In the CAF II auction, providers will bid for up to $215 million in annual funding support to provide both broadband and voice service in high-cost and extremely high-cost rural areas where large (price-cap) telcos didn’t accept support or weren’t even offered support, said the auction order approved last month. The FCC still must decide how to prioritize bids in its final order setting up the auction, including whether to place more importance on keeping the price down or providing better broadband, Palmer said. “Obviously we would love it if everyone in the country could be connected to gigabit service tomorrow. But we’re also working with the reality of a limited pool of money, and we need to get the most bang for our buck.”
Palmer said the FCC will monitor the progress of incumbents, which accepted $1.5 billion in CAF II annual support over six years to expand broadband deployment. Incumbents in about 30 states accepted FCC offers of support, he estimated. Some elected officials on Capitol Hill voiced worries about what will happen if incumbents don’t meet commitments, but the FCC will review incumbents’ progress reports and refer any problems to the Enforcement Bureau, Palmer said. If carriers don’t meet obligations, the bureau “will look into it and see what’s going on.” He said the shape of enforcement may depend on who’s president next year: “By the time we get [to enforcement], we’re going to have a different administration, most likely a different chairman and a different bureau chief of the Enforcement Bureau.”
Special access is a “top priority” for FCC Chairman Tom Wheeler, and he committed to issuing an order on a new regulatory structure for business data services by year-end, Palmer said. Comments are due on proposals at the end of this month, he said: “Things are moving fast.” The FCC wants to deregulate where there’s enough competition, and implement “safeguards to encourage competition and innovation” in areas where there’s not. Also this year, Wheeler wants to move forward on an order addressing tribal broadband issues, said Palmer. The recent Lifeline order didn’t address several issues important to tribal nations, he said. The order likely will include action on a proposal submitted by the National Tribal Telecommunications Association to target more universal service support to rate-of-return carriers serving tribal lands, he said. “What else will be a part of that, we’ll have to see, but it’s a real priority.”

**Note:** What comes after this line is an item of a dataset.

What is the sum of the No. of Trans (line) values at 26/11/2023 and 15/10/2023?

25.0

Palmer thinks the FCC should update its broadband map, but the commission hasn’t received the funding it needs from Congress, Palmer said. “Money is a big factor” preventing an update, he said. “It’s extremely expensive, not just for the technology, but for the significant number of man hours and expertise you need to bring in to make it happen.” In the meantime, the FCC has been trying to collect Form 477 data to make it more useable, he said. Reports from incumbents receiving CAF will also improve the FCC’s picture of broadband availability, he said. The incumbents are required to report starting this year specifics on where they’ve reached, he said.

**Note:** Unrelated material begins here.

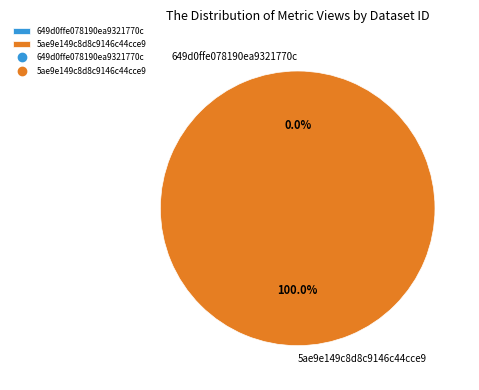

Which category accounts for the majority?

5ae9e149c8d8c9146c44cce9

Access to rights of way remains a hurdle to spreading broadband, said Palmer. While his division doesn’t work on the issue, he noted a general “sense of frustration” at the commission that more hasn’t been done. “A lot of these barriers that are out there are not in our control ... so we have tried to serve as a conduit to try to share information and share stories that we’re hearing.” President Barack Obama’s Broadband Opportunities Council assigned member agencies to look into the issue, but they won’t make recommendations until after the November election and it will be up to the next administration to decide next steps, he said. “I would hope whoever the next president is realizes this is a real barrier to success.”